EDITORIAL: Prime Minister Shehbaz Sharif while presiding over a meeting on electronic procurement, e-acquisition and disposal system ordered third-party validation for all development projects over 2 billion rupees.
This directive must be appreciated as it brings to mind the much touted third-party audit on rental power projects (RPPs) in 2010 at the insistence of the then finance minister Shaukat Tarin with the Asian Development Bank tasked to carry out the exercise.
The results of that audit released in 2011 constituted a damning indictment of the decision to set up RPPs to deal with the then severe energy crisis on several counts including: (i) an excess of 600MW with the envisaged number of RPPs and the recommendation was that only 8 be commissioned which would raise tariffs by 24 percent in addition to the 30 percent increase pledged by the government with multilaterals; (ii) the contracts were signed in haste and amended to benefit the RPPs rather than the consumers; (iii) a contractor who did not deliver as per agreement would still be eligible for capacity payments; (iv) sponsors committed to project efficiency of 32 to 35 percent while the government pledged 95 percent capacity payments; and (v) existing logistic infrastructure did not match the transportation requirement of additional fuel needed for the RPPs.
Thus in essence the objective behind the third-party is a good one, however, there are two lessons learned from the third-party audit carried out by ADB.
The auditor selected must be (i) neutral so that an unbiased assessment that is in the interest of the taxpayers can be carried out; and (ii) must have the technical expertise/capacity to undertake an audit in a particular sector.
In this context it is relevant to note that while an audit brings to mind the financials of a project yet if ADB did not have power sector experts within its ranks its audit report would not have been as comprehensive.
What is a source of growing concern is the annual shrinkage of the budgeted public sector development programmes (PSDP) with analysts maintaining that this expenditure item is routinely overstated to claim the administration’s commitment to development to its voting base while it is then slashed to show to the multilaterals that the government is committed to achieving a sustainable deficit in any given year, particularly when the country is on an International Monetary Fund (IMF) programme.

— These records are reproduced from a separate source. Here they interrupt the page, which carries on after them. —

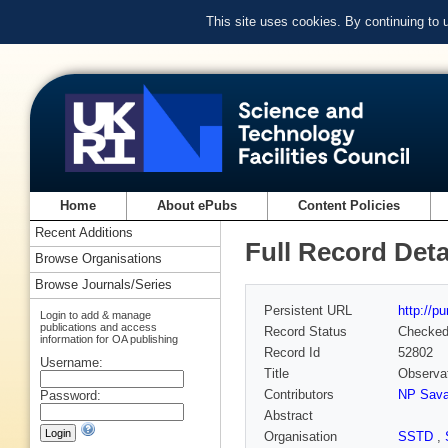
This site uses cookies. By continuing to
Home
About ePubs
Content Policies
Recent Additions
Full Record Deta
Browse Organisations
Browse Journals/Series
Persistent URL
http://p
Login to add & manage
publications and access
Record Status
Checke
information for OA publishing
Record Id
52802
Username:
Title
Observat
Contributors
NP Sava
Password:
Abstract
Organisation
SSTD
,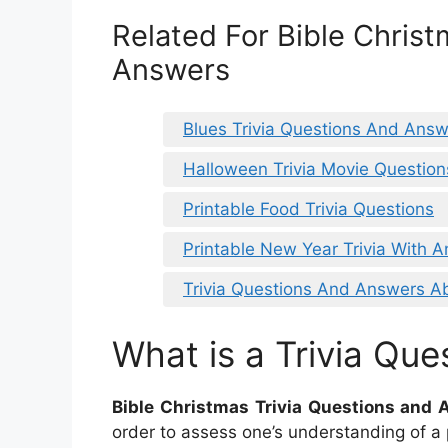
Related For Bible Christ
Answers
Blues Trivia Questions And Ans
Halloween Trivia Movie Questio
Printable Food Trivia Questions
Printable New Year Trivia With 
Trivia Questions And Answers A
What is a Trivia Que
Bible Christmas Trivia Questions and
order to assess one’s understanding of a p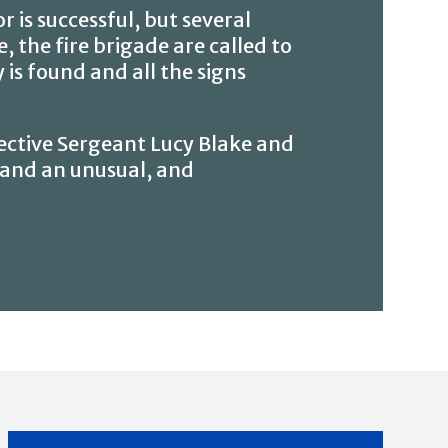
 is successful, but several
 the fire brigade are called to
 is found and all the signs
ective Sergeant Lucy Blake and
; and an unusual, and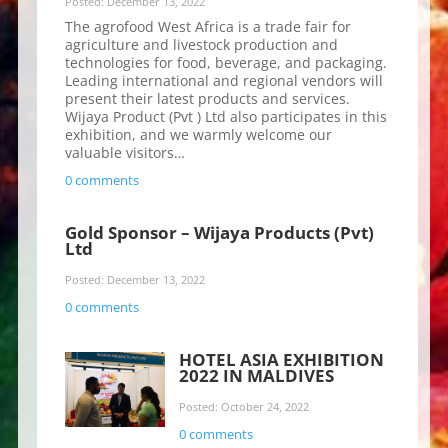
Posted: December 13, 2022
The agrofood West Africa is a trade fair for
agriculture and livestock production and
technologies for food, beverage, and packaging.
Leading international and regional vendors will
present their latest products and services.
Wijaya Product (Pvt ) Ltd also participates in this
exhibition, and we warmly welcome our
valuable visitors…
0 comments
Gold Sponsor – Wijaya Products (Pvt)
Ltd
Posted: December 13, 2022
0 comments
HOTEL ASIA EXHIBITION
2022 IN MALDIVES
Posted: October 24, 2022
0 comments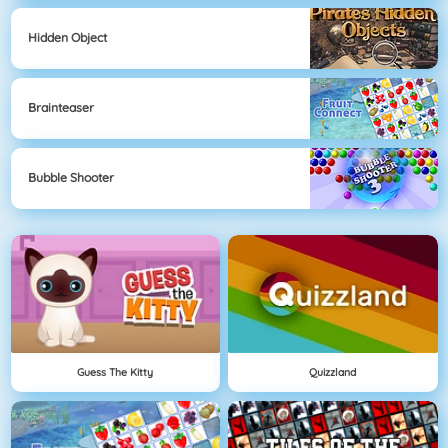
Hidden Object
Brainteaser
Bubble Shooter
Guess The Kitty
Quizzland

Given that the country is at present seeking IMF Board’s approval of the 24th IMF programme, considered critical to averting the threat of default, approval that has been deferred, one may assume that it may partly be due to the failure of the government to secure the funding from bilaterals that it had pledged and partly due to PML-N supremo’s announcement a few days ago that 14 rupees per unit subsidy would be extended to all consumers using up to 500 units of electricity per month for two months in Punjab, at a cost of 45 billion rupees to the provincial treasury.
This subsidy will reduce the budgeted 797 billion rupees annual development programme (ADP) by 45 billion rupees –a prime mover of growth in the province with obvious positive repercussions on output and employment opportunities.
While Punjab was under a caretaker setup last fiscal year and comparison therefore not quite appropriate yet it is relevant to note that Punjab’s revised ADP was 641 billion rupees last fiscal year with the rise this year of 797 billion rupees – a 24 percent rise as opposed to 31 percent rise if the budgeted amounts were taken into consideration.
The Punjab government has yet to clarify which component of the ADP would be slashed and one can only hope that the 33 percent earmarked for social infrastructure or indeed the 29 percent earmarked for physical infrastructure are not axed.
It is important to note that this largesse is at a cost to the provincial treasury and it may impact on the conditions agreed in the staff-level agreement on the yet to be approved programme loan on 15 July 2024, which may entail higher taxes to meet the shortfall as neither the federal nor the provincial governments have made any attempt to slash their current non-development expenditures.